## [THE TASK]
Pick out every line in the material below that contains the word "left", and copy each of those lines.

## [DATASET CONTENT]
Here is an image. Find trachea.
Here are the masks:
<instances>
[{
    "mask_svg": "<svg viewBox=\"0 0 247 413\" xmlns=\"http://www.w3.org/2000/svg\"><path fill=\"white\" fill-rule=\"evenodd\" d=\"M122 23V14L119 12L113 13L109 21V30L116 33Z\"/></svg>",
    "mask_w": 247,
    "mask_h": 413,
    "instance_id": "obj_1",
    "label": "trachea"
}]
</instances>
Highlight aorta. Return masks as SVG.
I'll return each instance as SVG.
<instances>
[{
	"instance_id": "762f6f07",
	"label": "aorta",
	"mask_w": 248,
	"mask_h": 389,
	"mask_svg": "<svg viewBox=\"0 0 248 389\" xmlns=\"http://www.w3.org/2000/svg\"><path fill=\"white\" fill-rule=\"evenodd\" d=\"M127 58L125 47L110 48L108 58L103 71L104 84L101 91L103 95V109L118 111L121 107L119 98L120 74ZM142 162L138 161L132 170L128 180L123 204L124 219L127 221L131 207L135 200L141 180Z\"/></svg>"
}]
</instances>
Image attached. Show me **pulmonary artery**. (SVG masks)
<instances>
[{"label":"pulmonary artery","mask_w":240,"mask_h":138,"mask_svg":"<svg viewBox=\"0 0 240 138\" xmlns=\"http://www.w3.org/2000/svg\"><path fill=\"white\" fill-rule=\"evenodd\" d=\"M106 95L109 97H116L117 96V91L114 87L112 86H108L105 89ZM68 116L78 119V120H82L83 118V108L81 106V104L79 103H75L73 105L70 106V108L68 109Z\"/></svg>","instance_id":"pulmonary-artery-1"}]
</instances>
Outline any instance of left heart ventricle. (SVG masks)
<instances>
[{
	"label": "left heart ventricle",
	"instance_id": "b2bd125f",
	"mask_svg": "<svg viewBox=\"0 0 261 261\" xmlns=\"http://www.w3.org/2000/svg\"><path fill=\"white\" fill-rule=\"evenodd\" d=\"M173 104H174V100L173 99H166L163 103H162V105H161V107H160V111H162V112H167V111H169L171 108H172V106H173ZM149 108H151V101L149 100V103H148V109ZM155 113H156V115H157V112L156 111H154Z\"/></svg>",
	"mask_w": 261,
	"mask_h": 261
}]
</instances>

## [TASK RESULT]
Outline any instance of left heart ventricle. (SVG masks)
	"label": "left heart ventricle",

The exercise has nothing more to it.